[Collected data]
------------------------------

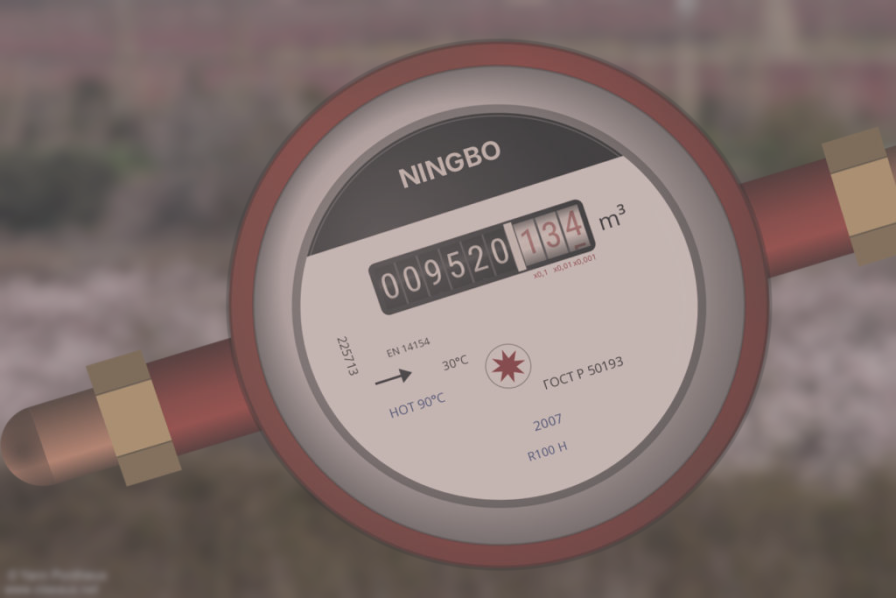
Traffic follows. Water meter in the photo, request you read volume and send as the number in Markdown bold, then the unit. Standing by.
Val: **9520.134** m³
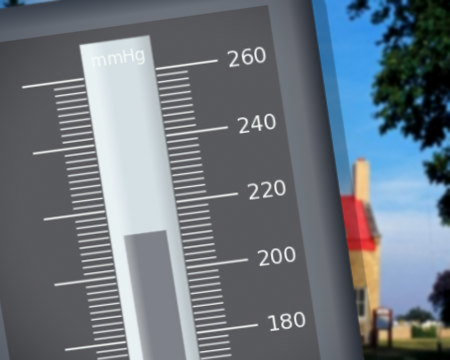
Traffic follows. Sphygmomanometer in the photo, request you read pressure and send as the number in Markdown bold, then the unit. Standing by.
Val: **212** mmHg
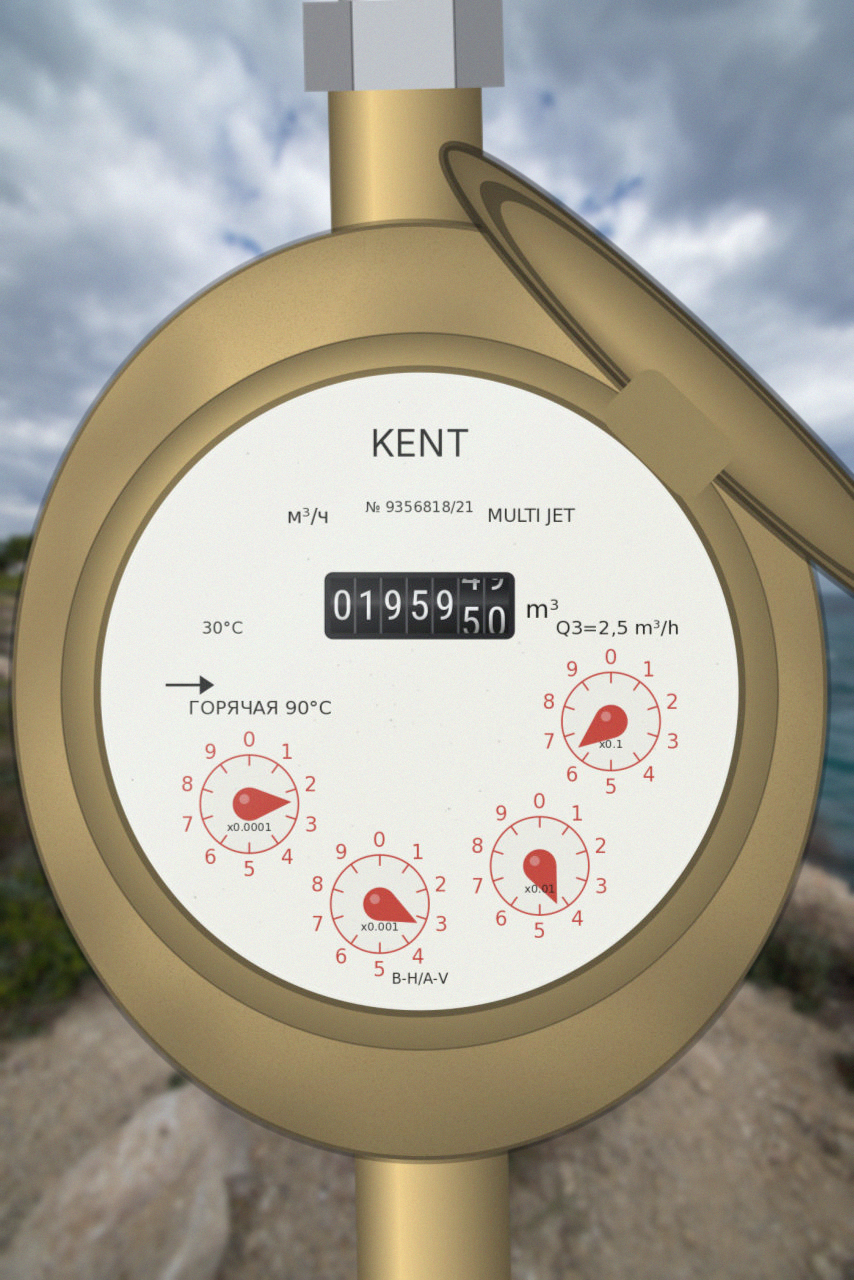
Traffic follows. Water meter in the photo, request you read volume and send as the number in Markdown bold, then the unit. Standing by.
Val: **195949.6432** m³
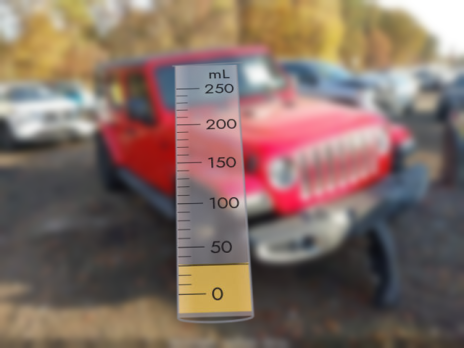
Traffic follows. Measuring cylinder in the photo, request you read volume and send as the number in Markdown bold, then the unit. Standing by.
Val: **30** mL
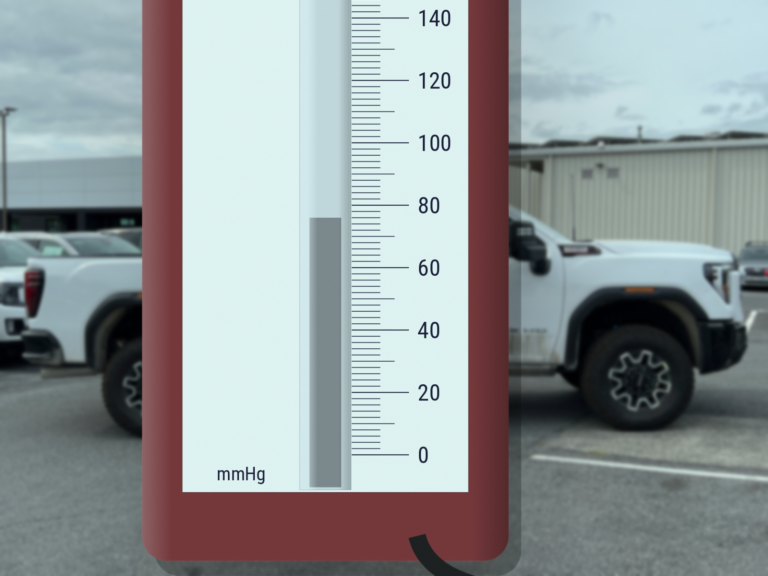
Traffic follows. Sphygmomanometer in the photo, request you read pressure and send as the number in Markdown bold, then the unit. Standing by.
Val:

------------------------------

■ Task to complete ■
Replace "Standing by" with "Awaiting reply" in the items starting at the line that contains "Traffic follows. Measuring" and ending at the last line of the items, keeping everything else the same. Omit the pictures from your answer.

■ Output of the task ■
Traffic follows. Measuring cylinder in the photo, request you read volume and send as the number in Markdown bold, then the unit. Awaiting reply.
Val: **30** mL
Traffic follows. Sphygmomanometer in the photo, request you read pressure and send as the number in Markdown bold, then the unit. Awaiting reply.
Val:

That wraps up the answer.